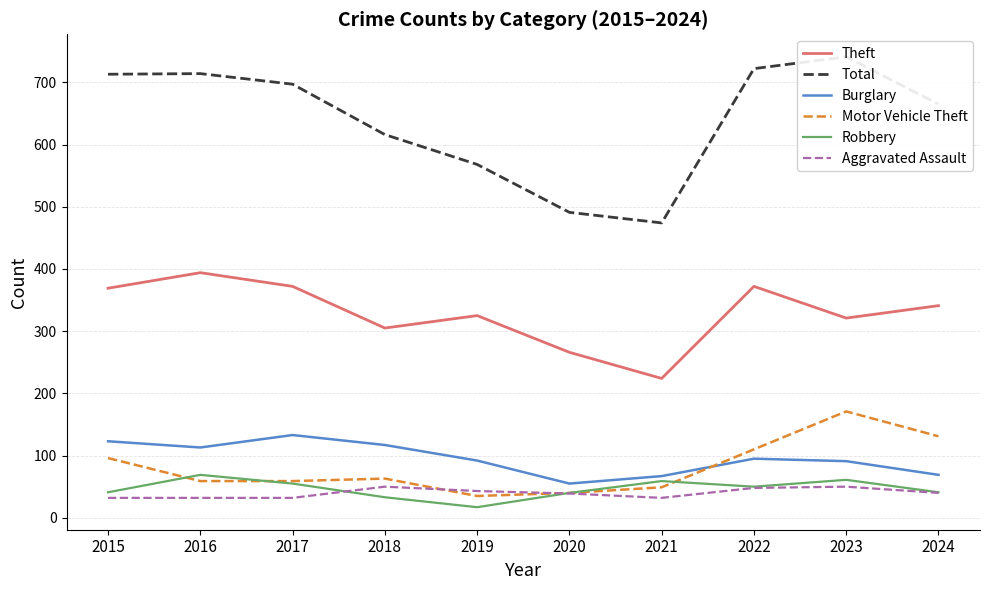

Which series changed the most between 2023 and 2024?

Total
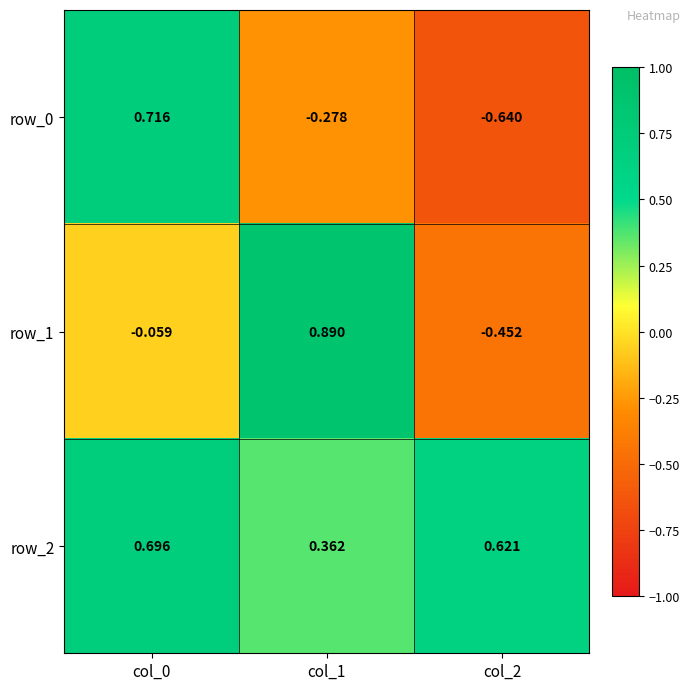

Count the number of data series in this chart.

3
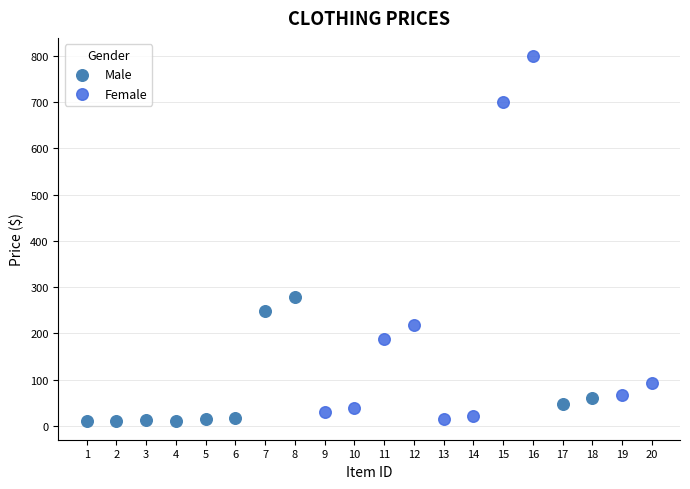

Which series reaches the maximum Y coordinate?

Female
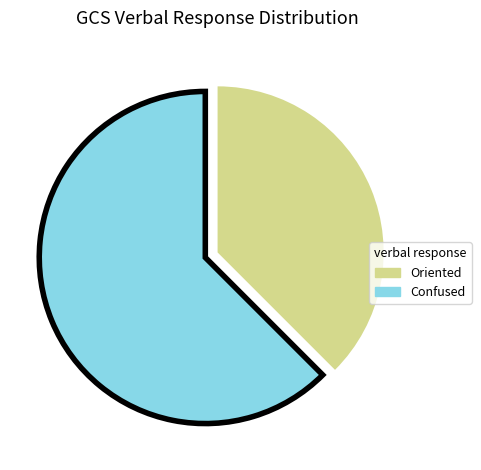

Is the sum of Confused and Oriented greater than half?

Yes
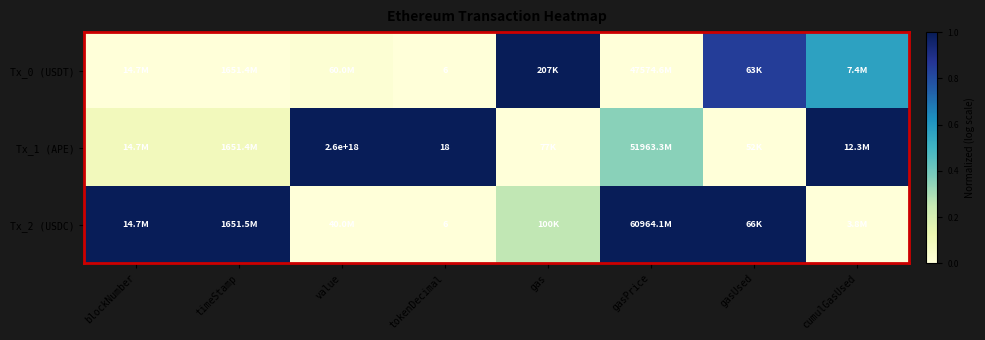

How many values in Tx_2 (USDC) are above zero?

5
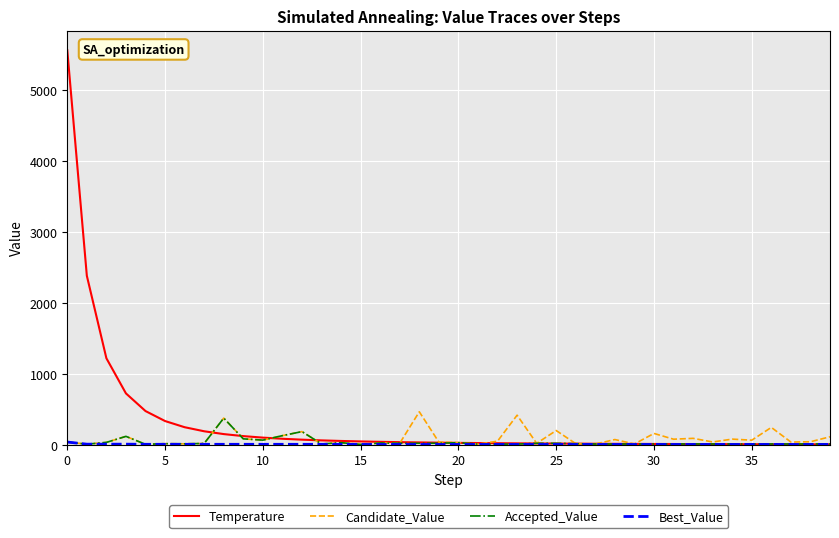

At how many categories does at least one series exceed 3367?

1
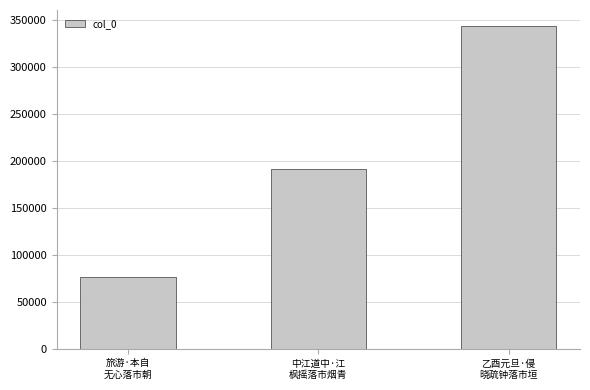

The chart shows a value of 61810 at 中江道中·江
枫摇落市烟青. True or false?

False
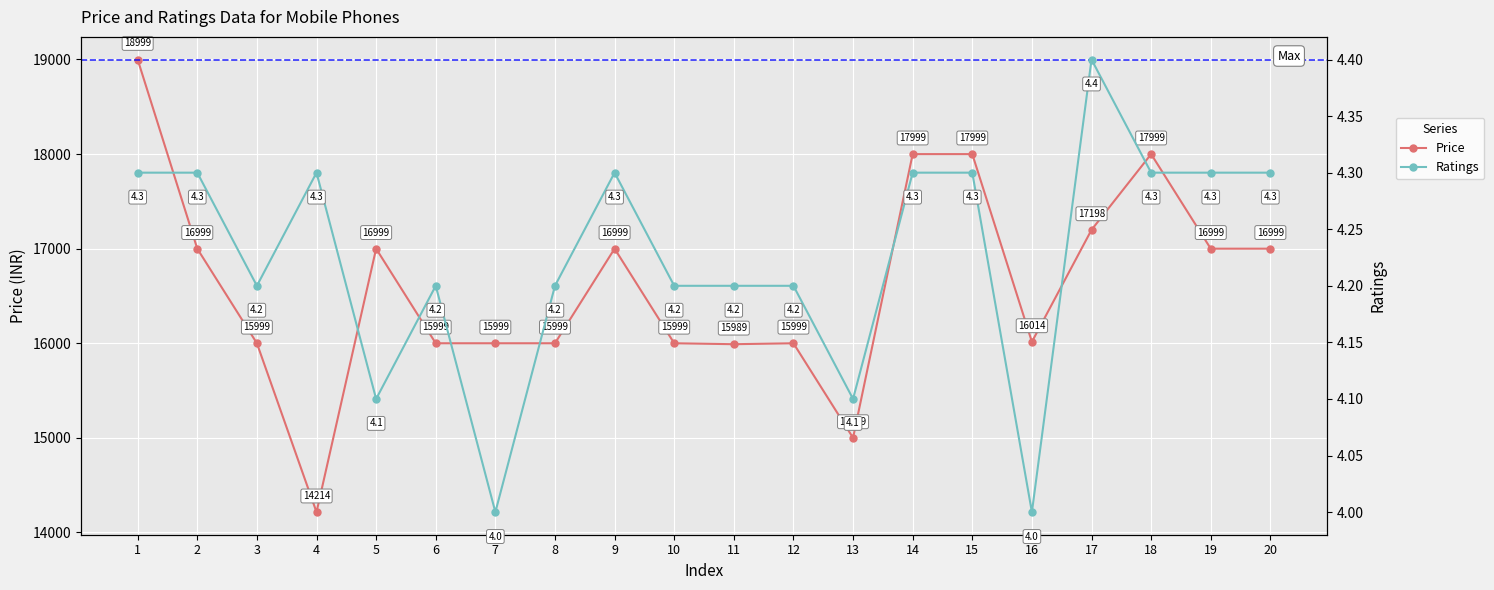

The value of Price at 9 is 8932.7. True or false?

False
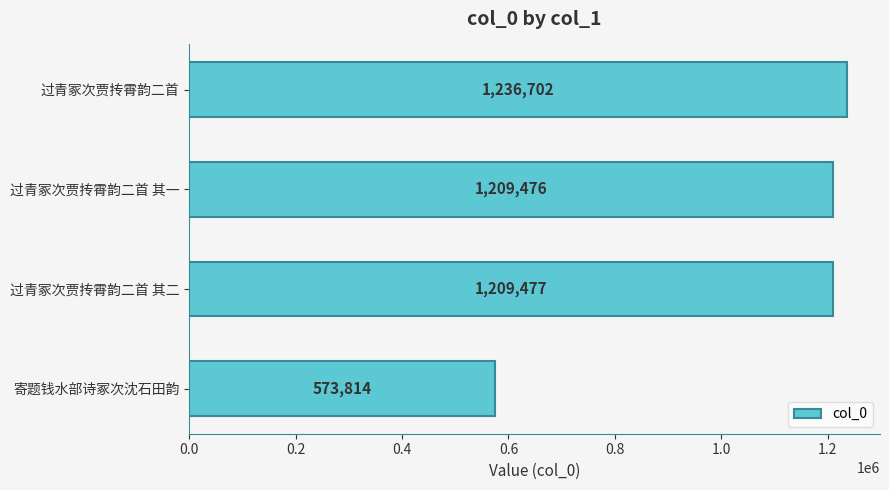

Rank the categories by value from lowest to highest.

寄题钱水部诗冢次沈石田韵, 过青冢次贾抟霄韵二首 其一, 过青冢次贾抟霄韵二首 其二, 过青冢次贾抟霄韵二首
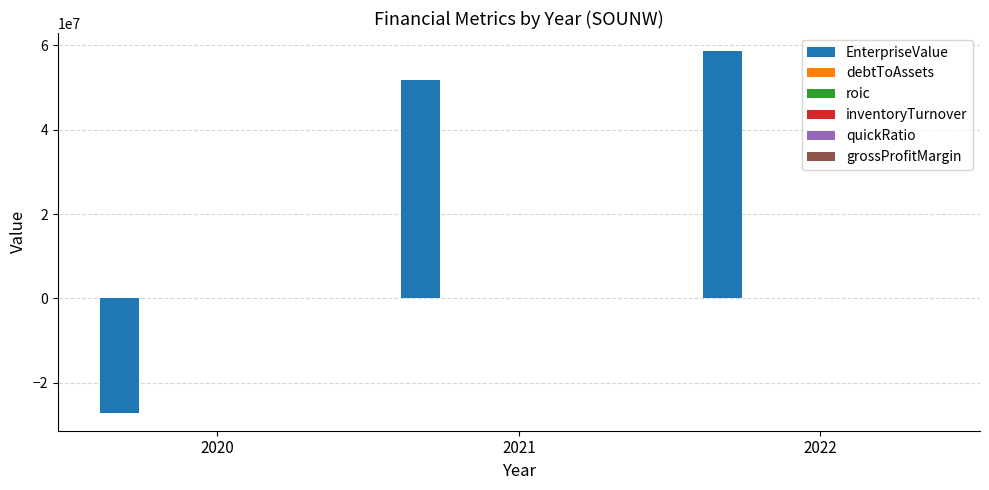

Which series changed the most between 2020 and 2021?

EnterpriseValue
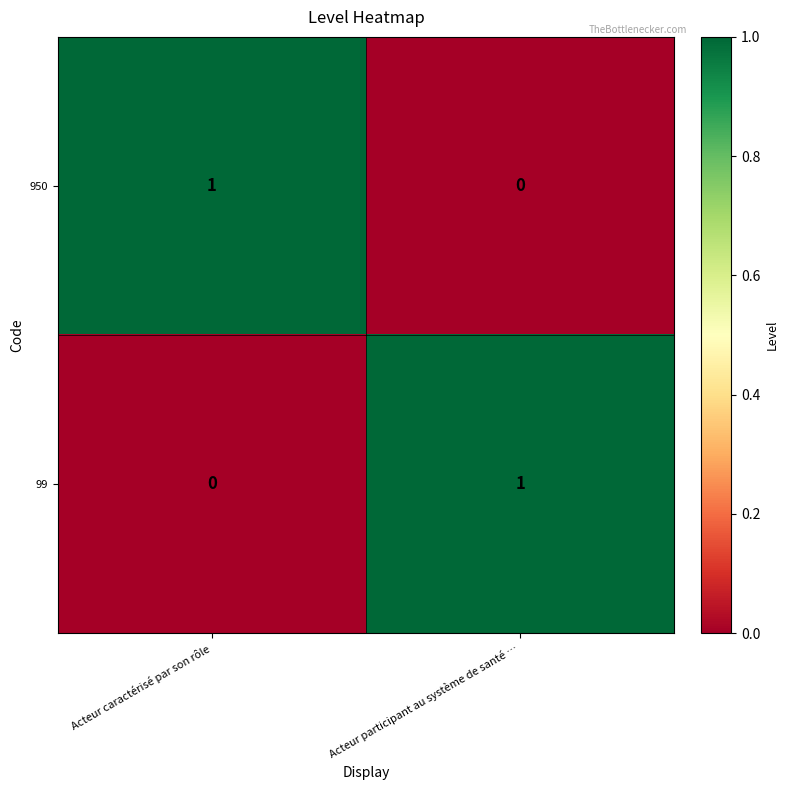

Is it true that 99 equals 0 at Acteur participant au système de santé …?

False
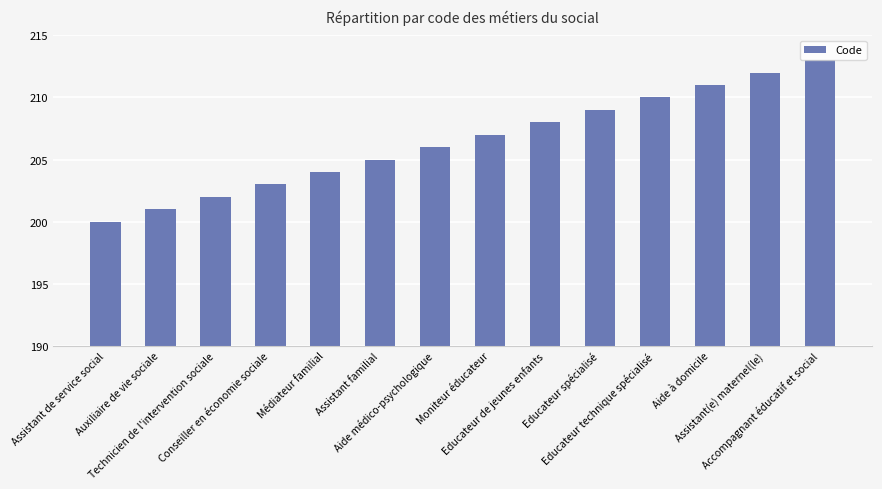

The chart shows a value of 296 at Médiateur familial. True or false?

False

→ **PROBLEM TO WORK ON**: Copy out the records word for word, from the line containing "The value of" through the end of the records, including both ends. Leave the pictures out.

→ **WRITTEN SOLUTION**:
The value of Price at 9 is 8932.7. True or false?

False

Rank the categories by value from lowest to highest.

寄题钱水部诗冢次沈石田韵, 过青冢次贾抟霄韵二首 其一, 过青冢次贾抟霄韵二首 其二, 过青冢次贾抟霄韵二首

Which series changed the most between 2020 and 2021?

EnterpriseValue

Is it true that 99 equals 0 at Acteur participant au système de santé …?

False

The chart shows a value of 296 at Médiateur familial. True or false?

False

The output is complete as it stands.